Exercise passage
--------------------------------------------------
American film director

Peter Landesman (born 3 January 1965) is an American screenwriter, film director, producer, journalist, novelist and painter. He wrote a number of cover stories for The New York Times Magazine, The New Yorker, The Atlantic Monthly and others, including investigations into global arms trafficking, sex trafficking, refugee trafficking, the Rwandan genocide, and the creation and smuggling of forged and stolen art and antiquities. He also reported from the conflicts in Kosovo, Rwanda, and Pakistan and Afghanistan post-9/11.

As a filmmaker, he wrote and directed the biographical films Parkland (2013), Concussion (2015) and Mark Felt: The Man Who Brought Down the White House (2017).

== Career ==
Landesman wrote his first fiction book The Raven, which was published in 1995, for which he won the American Academy of Arts and Letters Sue Kaufman Prize for First Fiction.

Landesman's article The Girls Next Door about sex slaves and the trafficking of young and often underage girls into and through the United States, was featured as the cover story in the January 24, 2004 issue of The New York Times Magazine. Daniel Radosh had a public dispute with Landesman, when Radosh challenged the facts of the article. A series of articles about the dispute by Jack Shafer in the magazine Slate turned the issue of the article's accuracy into one of the most controversial topics in journalism during the first half of 2004. The details of the expose were challenged. That piece triggered a national conversation on sex trafficking in this country, and, notwithstanding the controversy over Landesman's accuracy, won Landesman his second Overseas Press Club Award, this one for Best Human Rights Reporting. The article was adapted into a film, Trade, which deals with human trafficking out of Mexico and a brother's attempt to rescue his kidnapped young sister. The film was released in 2007.

In his debut, Landesman wrote and directed the historical film Parkland, based on the book Four Days in November: The Assassination of President John F. Kennedy, by Vincent Bugliosi. The film is about the chaotic events that occurred at Parkland Hospital in Dallas, Texas on the day President John F. Kennedy was assassinated on November 22, 1963. James Badge Dale and Zac Efron starred in the film, which was released in 2013.
--------------------------------------------------
Data
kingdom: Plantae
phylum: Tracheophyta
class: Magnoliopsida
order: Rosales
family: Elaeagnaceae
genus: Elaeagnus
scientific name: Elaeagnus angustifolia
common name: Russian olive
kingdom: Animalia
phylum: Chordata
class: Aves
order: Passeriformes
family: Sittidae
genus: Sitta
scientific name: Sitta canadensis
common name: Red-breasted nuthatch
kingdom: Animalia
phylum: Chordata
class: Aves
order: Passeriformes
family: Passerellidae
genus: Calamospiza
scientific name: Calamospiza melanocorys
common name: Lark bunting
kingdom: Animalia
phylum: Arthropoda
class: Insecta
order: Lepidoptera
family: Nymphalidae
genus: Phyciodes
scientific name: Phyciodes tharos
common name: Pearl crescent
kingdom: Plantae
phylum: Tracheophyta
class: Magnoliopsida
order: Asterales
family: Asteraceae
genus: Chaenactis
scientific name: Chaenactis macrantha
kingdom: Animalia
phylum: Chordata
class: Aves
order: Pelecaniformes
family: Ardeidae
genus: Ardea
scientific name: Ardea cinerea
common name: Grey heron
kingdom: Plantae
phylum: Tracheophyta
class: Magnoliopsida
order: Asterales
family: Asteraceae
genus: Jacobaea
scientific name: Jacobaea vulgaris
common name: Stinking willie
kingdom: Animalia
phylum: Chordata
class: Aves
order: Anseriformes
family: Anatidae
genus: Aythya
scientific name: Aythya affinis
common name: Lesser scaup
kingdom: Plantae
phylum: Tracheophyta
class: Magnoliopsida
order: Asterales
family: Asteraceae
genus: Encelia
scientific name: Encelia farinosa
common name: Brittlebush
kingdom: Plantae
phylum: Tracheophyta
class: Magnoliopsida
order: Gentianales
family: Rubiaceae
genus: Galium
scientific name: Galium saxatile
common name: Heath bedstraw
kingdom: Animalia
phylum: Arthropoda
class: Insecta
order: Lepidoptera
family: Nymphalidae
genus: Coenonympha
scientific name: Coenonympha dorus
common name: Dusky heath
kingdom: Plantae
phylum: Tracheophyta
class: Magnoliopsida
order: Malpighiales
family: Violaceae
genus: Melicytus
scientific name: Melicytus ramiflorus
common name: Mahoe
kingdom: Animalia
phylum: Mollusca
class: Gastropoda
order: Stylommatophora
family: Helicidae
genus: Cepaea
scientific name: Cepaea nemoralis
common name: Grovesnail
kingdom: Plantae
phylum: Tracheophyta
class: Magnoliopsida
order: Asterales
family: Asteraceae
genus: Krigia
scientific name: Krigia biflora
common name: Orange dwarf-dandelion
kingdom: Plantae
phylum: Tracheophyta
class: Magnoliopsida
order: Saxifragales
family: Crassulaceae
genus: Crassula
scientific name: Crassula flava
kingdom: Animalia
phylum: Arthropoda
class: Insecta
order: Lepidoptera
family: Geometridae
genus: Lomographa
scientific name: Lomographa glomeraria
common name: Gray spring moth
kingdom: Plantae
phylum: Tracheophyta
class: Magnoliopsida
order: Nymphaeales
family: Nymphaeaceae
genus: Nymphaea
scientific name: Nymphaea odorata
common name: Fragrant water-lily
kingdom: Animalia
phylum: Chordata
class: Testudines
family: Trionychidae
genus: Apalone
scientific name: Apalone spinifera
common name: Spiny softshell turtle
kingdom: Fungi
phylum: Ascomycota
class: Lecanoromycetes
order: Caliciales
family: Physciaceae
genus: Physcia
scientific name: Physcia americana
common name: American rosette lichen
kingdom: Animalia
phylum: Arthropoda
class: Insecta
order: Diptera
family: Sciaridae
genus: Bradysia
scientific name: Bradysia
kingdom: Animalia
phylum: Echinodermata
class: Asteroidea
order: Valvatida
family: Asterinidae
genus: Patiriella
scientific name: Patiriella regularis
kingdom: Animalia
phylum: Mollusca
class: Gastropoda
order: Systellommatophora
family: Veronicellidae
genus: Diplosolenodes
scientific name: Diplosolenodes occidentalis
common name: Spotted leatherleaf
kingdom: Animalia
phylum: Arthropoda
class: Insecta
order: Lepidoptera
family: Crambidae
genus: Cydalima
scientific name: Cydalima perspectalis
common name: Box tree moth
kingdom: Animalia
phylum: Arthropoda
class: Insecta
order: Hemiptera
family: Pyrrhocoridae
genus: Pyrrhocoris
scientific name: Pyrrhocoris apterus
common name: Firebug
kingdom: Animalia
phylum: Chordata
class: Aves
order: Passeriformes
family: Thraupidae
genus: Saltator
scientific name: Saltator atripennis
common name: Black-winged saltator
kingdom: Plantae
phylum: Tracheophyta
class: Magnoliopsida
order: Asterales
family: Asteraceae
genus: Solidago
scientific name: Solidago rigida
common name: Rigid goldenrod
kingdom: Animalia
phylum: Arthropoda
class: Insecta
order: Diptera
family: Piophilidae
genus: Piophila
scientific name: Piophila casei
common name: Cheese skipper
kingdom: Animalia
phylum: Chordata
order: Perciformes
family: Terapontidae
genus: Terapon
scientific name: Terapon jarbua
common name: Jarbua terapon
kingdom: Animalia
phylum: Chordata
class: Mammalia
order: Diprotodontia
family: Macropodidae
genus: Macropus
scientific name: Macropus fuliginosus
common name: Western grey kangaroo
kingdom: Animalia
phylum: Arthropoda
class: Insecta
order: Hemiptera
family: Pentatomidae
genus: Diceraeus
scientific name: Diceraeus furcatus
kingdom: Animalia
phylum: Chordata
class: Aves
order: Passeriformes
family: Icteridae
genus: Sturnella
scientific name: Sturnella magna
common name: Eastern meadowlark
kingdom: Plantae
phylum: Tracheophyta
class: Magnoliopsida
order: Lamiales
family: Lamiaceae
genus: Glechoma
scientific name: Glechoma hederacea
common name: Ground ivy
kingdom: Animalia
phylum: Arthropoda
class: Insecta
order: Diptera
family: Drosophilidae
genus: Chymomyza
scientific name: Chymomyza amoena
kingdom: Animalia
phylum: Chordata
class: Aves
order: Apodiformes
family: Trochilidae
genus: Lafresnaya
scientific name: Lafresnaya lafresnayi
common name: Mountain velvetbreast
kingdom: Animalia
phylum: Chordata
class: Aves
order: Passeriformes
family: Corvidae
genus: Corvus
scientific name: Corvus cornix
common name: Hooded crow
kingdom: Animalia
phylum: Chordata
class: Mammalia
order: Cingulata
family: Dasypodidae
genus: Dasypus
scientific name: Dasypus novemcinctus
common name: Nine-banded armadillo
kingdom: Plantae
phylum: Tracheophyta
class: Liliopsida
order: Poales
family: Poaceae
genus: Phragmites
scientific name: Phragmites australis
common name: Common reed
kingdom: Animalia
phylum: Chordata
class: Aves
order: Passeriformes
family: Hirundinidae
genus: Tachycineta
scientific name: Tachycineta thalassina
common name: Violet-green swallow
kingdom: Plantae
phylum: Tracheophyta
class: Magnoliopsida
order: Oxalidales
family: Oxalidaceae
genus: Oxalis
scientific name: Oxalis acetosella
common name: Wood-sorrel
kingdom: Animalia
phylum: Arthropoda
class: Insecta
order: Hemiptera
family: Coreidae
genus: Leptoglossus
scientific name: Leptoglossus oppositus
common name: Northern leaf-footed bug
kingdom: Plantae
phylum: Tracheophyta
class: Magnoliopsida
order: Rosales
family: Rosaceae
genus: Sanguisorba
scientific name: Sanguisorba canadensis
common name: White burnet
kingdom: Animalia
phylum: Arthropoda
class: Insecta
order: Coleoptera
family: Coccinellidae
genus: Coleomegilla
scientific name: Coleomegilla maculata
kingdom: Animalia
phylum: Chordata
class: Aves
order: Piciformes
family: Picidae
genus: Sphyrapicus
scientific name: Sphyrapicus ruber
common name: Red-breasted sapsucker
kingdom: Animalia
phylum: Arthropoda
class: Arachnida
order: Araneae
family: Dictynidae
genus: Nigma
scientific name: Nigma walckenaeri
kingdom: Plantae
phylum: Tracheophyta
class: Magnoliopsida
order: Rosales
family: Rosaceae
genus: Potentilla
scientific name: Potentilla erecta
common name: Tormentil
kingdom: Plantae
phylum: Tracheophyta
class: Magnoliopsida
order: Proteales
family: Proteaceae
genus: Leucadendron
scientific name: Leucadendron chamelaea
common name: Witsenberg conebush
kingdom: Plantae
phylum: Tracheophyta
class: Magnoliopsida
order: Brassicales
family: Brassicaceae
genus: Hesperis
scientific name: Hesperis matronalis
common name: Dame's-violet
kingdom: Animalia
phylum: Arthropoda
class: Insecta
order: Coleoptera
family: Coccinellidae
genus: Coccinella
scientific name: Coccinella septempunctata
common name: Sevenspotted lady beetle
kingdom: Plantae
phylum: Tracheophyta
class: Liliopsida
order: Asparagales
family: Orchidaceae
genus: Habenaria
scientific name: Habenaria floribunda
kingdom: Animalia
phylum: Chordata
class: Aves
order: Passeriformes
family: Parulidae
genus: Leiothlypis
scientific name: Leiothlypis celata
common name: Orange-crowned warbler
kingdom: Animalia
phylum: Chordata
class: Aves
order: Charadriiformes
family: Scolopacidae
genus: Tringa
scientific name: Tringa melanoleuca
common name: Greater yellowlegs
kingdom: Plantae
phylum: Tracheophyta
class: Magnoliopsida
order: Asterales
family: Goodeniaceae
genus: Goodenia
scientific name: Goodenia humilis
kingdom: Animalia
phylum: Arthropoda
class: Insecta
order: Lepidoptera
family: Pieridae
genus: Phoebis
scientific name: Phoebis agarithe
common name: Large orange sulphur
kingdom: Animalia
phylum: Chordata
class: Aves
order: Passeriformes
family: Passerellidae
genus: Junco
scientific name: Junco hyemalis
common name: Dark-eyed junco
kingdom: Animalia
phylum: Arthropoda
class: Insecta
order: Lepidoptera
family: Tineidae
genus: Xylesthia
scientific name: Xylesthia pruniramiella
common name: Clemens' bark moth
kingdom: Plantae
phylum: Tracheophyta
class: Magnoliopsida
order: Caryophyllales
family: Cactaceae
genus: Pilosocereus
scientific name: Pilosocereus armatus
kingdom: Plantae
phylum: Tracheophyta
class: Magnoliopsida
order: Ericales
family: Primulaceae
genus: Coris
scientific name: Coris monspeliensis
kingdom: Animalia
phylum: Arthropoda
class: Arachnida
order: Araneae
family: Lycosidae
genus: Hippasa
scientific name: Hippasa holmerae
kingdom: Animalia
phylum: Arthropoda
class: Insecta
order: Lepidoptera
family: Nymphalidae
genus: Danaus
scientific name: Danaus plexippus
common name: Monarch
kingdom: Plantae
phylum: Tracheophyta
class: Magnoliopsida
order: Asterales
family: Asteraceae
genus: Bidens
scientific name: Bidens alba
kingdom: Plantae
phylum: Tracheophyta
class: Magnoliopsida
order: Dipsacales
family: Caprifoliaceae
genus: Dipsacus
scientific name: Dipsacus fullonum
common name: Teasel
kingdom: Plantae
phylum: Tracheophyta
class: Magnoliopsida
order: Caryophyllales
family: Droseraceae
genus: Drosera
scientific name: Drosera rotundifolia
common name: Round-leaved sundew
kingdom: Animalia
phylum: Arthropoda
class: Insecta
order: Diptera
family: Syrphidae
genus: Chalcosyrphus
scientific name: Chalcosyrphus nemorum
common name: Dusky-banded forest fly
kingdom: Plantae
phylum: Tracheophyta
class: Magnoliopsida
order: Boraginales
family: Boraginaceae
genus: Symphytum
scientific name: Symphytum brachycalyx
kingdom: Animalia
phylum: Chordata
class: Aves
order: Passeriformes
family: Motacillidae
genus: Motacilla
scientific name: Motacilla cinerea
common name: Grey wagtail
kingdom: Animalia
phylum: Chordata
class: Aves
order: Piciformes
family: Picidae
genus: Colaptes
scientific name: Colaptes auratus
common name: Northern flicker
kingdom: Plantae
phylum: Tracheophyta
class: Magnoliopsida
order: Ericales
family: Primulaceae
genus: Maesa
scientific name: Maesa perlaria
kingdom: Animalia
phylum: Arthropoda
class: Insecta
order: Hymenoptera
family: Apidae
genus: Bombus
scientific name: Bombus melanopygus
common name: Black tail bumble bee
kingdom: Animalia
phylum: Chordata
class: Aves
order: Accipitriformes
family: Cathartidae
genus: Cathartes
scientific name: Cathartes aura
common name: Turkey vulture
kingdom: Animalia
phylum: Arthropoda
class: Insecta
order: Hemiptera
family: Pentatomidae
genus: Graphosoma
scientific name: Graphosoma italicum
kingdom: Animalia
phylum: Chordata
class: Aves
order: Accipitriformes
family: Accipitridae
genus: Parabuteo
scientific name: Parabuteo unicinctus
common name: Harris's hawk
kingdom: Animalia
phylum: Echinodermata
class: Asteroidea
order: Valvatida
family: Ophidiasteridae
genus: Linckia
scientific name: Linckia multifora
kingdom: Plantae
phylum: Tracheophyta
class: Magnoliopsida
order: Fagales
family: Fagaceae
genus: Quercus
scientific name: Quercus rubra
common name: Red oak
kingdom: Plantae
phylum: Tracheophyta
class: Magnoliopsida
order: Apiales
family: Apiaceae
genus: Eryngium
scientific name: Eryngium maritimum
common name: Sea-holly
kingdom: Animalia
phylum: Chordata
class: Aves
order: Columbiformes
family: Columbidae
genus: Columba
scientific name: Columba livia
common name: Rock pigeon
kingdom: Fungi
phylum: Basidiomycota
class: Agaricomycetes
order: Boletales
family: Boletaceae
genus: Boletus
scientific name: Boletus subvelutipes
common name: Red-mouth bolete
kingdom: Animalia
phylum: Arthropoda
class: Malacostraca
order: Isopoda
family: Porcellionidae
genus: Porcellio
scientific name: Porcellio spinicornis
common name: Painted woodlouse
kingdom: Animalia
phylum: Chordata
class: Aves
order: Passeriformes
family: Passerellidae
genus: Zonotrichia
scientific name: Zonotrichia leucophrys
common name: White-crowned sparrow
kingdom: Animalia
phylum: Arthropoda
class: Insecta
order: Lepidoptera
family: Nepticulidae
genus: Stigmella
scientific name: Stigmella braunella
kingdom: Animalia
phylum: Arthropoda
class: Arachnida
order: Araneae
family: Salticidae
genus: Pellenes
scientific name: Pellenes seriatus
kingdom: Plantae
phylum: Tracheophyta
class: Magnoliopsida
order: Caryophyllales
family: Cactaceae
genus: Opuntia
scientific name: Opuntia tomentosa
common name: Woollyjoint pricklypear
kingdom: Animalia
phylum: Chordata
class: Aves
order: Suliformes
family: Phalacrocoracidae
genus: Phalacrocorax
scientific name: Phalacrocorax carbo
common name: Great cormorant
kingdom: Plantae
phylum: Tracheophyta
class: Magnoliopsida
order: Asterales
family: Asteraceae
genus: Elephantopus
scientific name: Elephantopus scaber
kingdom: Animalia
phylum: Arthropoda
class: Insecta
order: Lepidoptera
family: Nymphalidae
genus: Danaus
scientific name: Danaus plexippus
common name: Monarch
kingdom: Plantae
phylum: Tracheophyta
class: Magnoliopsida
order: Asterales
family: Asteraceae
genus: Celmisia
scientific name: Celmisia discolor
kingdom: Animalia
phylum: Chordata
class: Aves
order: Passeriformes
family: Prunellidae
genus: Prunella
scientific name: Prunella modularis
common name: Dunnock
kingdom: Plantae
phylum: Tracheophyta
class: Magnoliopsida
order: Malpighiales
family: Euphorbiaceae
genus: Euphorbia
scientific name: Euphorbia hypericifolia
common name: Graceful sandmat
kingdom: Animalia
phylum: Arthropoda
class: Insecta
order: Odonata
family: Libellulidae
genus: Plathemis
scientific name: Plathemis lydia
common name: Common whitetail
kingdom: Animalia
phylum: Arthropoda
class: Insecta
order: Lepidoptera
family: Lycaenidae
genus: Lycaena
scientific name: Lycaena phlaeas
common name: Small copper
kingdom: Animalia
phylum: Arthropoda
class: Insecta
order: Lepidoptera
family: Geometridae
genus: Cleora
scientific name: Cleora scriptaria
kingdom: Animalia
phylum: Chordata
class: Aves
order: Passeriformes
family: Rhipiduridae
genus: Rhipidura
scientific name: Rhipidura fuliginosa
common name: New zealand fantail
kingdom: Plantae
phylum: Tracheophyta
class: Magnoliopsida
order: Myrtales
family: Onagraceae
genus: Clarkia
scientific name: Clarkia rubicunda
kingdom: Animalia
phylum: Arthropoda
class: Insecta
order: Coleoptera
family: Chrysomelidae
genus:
--------------------------------------------------
Task 1
According to the passage on Peter Landesman, what prize did his first fiction book, The Raven, win?
Task 2
Reproduce the portion of the passage on Peter Landesman starting at "American film director" and ending at "and Afghanistan post-9/11.".
Task 3
Resume the passage on Peter Landesman from the point at which it stops.
The listing is not needed for any of this work.

Written answer 1
The American Academy of Arts and Letters Sue Kaufman Prize for First Fiction.

Written answer 2
American film director

Peter Landesman (born 3 January 1965) is an American screenwriter, film director, producer, journalist, novelist and painter. He wrote a number of cover stories for The New York Times Magazine, The New Yorker, The Atlantic Monthly and others, including investigations into global arms trafficking, sex trafficking, refugee trafficking, the Rwandan genocide, and the creation and smuggling of forged and stolen art and antiquities. He also reported from the conflicts in Kosovo, Rwanda, and Pakistan and Afghanistan post-9/11.

Written answer 3
Landesman also wrote the script of a 2014 thriller film Kill the Messenger, a true story about a journalist Gary Webb, based on two books Kill the Messenger by Nick Schou and Dark Alliance by Webb. The film stars Jeremy Renner and was directed by Michael Cuesta.

Landesman wrote and directed the 2015 sports drama film Concussion starring Will Smith, about the Pittsburgh forensic pathologist who uncovered the disease, CTE, in football players, the result of years of concussions and thousands of sub-concussive blows. The pathologist, Dr. Bennet Omalu (Smith's character) makes a David v Goliath journey to tell the truth about the dangers of football in the face of criticism and pressure from the NFL and mainstream media. The film was released on December 25, 2015. Landesman co-wrote HBO's 2017 adaptation of The Immortal Life of Henrietta Lacks.

Landesman directed the 2017 thriller Mark Felt: The Man Who Brought Down the White House, starring Liam Neeson as Mark Felt, the whistleblower Deep Throat who exposed President Nixon. The film was released September 29, 2017 by Sony Pictures Classics.

=== Announced projects ===
In October 2008, Warner Bros. acquired the rights to an action thriller Colombian hostage pitch, and set Landesman to write the script of the film. In June 2011, it was reported that David O. Russell and Brad Pitt were in talks to direct and star in the film, respectively. The film about 15 hostages in the Colombian jungle was titled as The Mission.

In October 2013, Landesman was set to re-write and direct Down by the River, based on a 2002 non-fiction book of same name by Charles Bowden, while Henry Bean wrote the first script.

==Political activism==
Being of Jewish descent, in August 2015 he signed – as one of 98 members of the Los Angeles Jewish community – an open letter supporting the proposed nuclear agreement between Iran and six world powers led by the United States "as being in the best interest of the United States and Israel."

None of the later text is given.